In the Cienfuegos biography, where did General Mariano Osorio deport Cienfuegos after the battle of Rancagua?

### TEXT ###

Fr. José Ignacio Cienfuegos Arteaga (October 1, 1762 – November 8, 1847) was a Chilean priest, Roman Catholic bishop of Concepción and political figure. He served twice as President of the Senate of Chile.

Cienfuegos was born in Santiago, the son of Francisco Cienfuegos and of Josefa Arteaga Martínez. He studied Theology at the Universidad Real de San Felipe and was later ordained as a priest in 1778. Cienfuegos became a Dominican friar and in 1790 was named priest of Talca, where he worked for 23 years. As such, he actively participated in the independence movement in Chile.

On October 9, 1813, he became a member of the Government Junta. During his term the junta adopted the national flag, founded the National institute of science and numerous primary schools throughout the country. In March 1814, Cienfuegos was elected titular member of the Consultive Senate of Chile. In 1814, after the battle of Rancagua, General Mariano Osorio deported him to the Juan Fernández Islands, where he remained for two years. He was allowed to return after the battle of Chacabuco in 1817. He was named administrator of the Santiago Cathedral in 1818 and participated in the formulation of the 1818 constitution. He was a member and President of the Conservative Senate of Chile between 1818 and 1820.

### DATA SHOWN ###

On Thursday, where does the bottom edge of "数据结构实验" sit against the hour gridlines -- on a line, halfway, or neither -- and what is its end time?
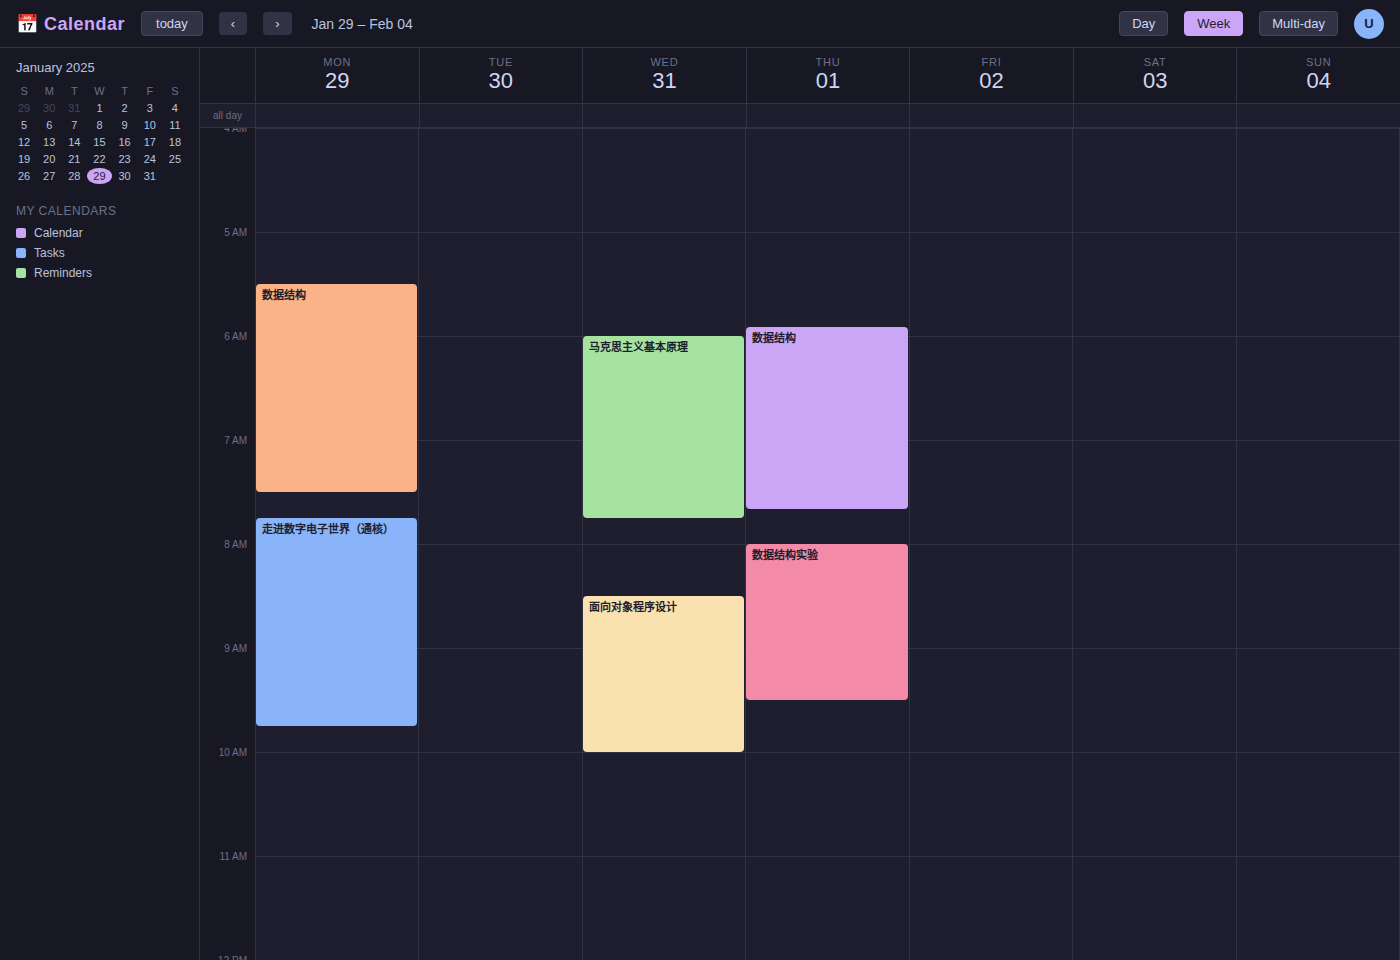
9:30 AM -- halfway between the 9 AM and 10 AM lines.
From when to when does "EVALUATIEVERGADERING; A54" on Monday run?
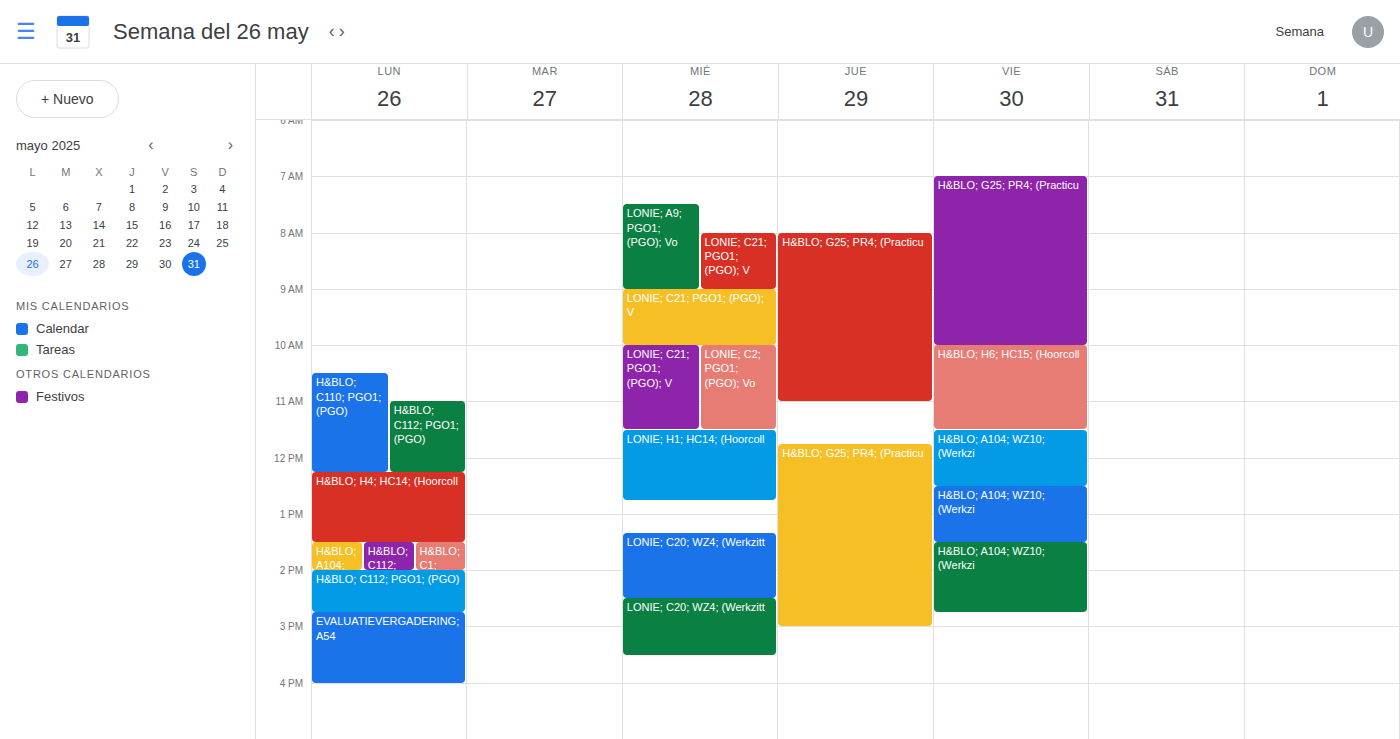
2:45 PM to 4:00 PM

###

▶ COMPLETE ANSWER: To the Juan Fernández Islands.